Provided passage:
** START **

I ended up reading nine books this month. A good chunk of this was accomplished through audiobook format; I had a fierce need to be listening to stories while endlessly crocheting one beanie after another (I have made 7 since December; I need help). I will talk a little bit more below about my audiobook listening experience this month and how there are some books I can only tolerate if listened to, while with some I need to read with my own eyeballs in order to make them more enriching. This is not to say that listening to the audiobook “doesn’t count as reading,” but listening to a book is a different experience than the quiet intimacy between my eyes, my brain, and a the words on the page. Okay, now to the books!
If On A Winter’s Night A Traveler by Italo Calvino
This book lost me and I stopped reading it after getting 75% of the way through. This is my second Calvino I have read and the second one I have not liked. I am not sure I will give this man another chance. His work is too surreal and meta for my taste. The book within a book within a book within a book concept started to get old after the 4th iteration. I know this is a beloved, modern classic, so please don’t hate me for disliking it!

** END **

What to work on:
1. Reproduce word for word the stretch of the reading post from "If On A Winter’s" through "for disliking it!".
2. According to the reading post, how far into If On A Winter's Night A Traveler did the writer get before stopping?

Extracted data:
** START **

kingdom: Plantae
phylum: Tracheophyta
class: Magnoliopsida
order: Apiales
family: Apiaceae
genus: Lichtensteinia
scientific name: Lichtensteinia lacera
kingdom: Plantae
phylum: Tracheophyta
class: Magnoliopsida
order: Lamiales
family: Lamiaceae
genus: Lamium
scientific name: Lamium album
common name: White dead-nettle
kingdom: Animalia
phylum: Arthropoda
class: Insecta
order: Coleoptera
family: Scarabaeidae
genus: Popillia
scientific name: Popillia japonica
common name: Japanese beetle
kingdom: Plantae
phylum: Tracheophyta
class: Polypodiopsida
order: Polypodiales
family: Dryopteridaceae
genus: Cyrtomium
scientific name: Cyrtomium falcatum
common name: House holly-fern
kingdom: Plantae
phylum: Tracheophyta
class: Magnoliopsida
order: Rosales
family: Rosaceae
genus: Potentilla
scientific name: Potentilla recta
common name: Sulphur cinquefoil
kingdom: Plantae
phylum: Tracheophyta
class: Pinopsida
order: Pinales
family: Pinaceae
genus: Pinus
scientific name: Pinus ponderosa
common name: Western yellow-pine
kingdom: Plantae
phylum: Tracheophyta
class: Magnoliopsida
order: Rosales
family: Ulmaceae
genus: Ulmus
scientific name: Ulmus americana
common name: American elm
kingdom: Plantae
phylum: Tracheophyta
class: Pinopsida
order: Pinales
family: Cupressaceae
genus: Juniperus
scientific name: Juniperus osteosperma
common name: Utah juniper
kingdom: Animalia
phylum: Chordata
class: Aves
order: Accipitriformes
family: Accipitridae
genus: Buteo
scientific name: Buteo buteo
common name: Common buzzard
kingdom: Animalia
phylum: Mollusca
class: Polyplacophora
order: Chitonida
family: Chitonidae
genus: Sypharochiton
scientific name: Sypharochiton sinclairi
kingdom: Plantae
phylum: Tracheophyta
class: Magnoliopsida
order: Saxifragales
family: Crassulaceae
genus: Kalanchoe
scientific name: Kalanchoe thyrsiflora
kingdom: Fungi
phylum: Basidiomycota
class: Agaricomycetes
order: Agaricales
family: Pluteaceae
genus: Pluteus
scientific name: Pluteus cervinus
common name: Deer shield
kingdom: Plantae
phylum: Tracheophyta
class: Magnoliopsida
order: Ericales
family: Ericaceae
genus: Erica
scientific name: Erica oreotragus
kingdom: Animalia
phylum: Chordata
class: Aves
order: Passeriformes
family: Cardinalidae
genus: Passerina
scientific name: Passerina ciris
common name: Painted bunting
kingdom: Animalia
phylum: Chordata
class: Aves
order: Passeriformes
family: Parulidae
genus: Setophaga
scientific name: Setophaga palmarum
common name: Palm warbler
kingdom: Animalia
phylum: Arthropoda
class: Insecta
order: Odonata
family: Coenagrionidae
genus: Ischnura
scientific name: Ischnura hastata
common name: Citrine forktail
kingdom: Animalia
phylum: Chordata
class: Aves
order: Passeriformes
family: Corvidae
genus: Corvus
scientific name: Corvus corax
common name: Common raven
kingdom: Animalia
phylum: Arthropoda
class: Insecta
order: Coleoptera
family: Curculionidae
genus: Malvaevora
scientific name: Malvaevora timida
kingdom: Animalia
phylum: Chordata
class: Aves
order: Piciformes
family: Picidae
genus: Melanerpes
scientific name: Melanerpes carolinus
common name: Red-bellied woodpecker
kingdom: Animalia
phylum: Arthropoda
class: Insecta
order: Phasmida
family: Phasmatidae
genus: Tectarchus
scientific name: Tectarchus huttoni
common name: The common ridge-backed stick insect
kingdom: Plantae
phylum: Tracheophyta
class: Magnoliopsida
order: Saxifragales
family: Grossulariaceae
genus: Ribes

** END **

Written responses:
1.
If On A Winter’s Night A Traveler by Italo Calvino
This book lost me and I stopped reading it after getting 75% of the way through. This is my second Calvino I have read and the second one I have not liked. I am not sure I will give this man another chance. His work is too surreal and meta for my taste. The book within a book within a book within a book concept started to get old after the 4th iteration. I know this is a beloved, modern classic, so please don’t hate me for disliking it!

2. 75% of the way through.